To do -> Scan the data for "quality" and copy each matching line.

Material for this task ->
----
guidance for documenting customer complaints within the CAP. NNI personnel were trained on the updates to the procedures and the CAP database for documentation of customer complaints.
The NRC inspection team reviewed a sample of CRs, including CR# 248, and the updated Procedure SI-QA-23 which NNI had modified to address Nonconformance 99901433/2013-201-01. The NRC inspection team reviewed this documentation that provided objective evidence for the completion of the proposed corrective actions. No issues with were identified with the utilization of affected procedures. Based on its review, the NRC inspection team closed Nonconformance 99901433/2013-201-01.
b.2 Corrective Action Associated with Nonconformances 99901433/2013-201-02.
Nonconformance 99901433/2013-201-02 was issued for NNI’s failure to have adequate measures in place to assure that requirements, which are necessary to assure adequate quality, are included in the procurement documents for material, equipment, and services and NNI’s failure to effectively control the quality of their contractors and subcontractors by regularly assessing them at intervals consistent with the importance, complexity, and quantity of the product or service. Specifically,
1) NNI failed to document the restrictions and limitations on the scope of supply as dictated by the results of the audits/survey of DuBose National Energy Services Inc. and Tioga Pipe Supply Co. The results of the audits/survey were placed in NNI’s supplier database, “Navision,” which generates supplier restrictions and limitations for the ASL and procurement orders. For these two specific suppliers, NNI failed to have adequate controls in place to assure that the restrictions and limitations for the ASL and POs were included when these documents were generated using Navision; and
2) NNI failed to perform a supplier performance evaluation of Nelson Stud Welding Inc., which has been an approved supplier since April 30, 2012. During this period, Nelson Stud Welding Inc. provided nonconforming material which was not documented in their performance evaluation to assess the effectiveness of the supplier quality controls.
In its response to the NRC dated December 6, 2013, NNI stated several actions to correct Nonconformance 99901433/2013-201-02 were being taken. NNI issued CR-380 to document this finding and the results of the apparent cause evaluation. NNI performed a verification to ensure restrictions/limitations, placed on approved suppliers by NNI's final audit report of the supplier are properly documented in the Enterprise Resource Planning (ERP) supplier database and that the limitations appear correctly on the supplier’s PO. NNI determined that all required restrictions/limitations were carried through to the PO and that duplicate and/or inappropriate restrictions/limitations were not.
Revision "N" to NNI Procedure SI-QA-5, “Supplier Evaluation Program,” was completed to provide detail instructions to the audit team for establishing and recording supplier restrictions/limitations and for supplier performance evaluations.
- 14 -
----
Task answer ->
Nonconformance 99901433/2013-201-02 was issued for NNI’s failure to have adequate measures in place to assure that requirements, which are necessary to assure adequate quality, are included in the procurement documents for material, equipment, and services and NNI’s failure to effectively control the quality of their contractors and subcontractors by regularly assessing them at intervals consistent with the importance, complexity, and quantity of the product or service. Specifically,
2) NNI failed to perform a supplier performance evaluation of Nelson Stud Welding Inc., which has been an approved supplier since April 30, 2012. During this period, Nelson Stud Welding Inc. provided nonconforming material which was not documented in their performance evaluation to assess the effectiveness of the supplier quality controls.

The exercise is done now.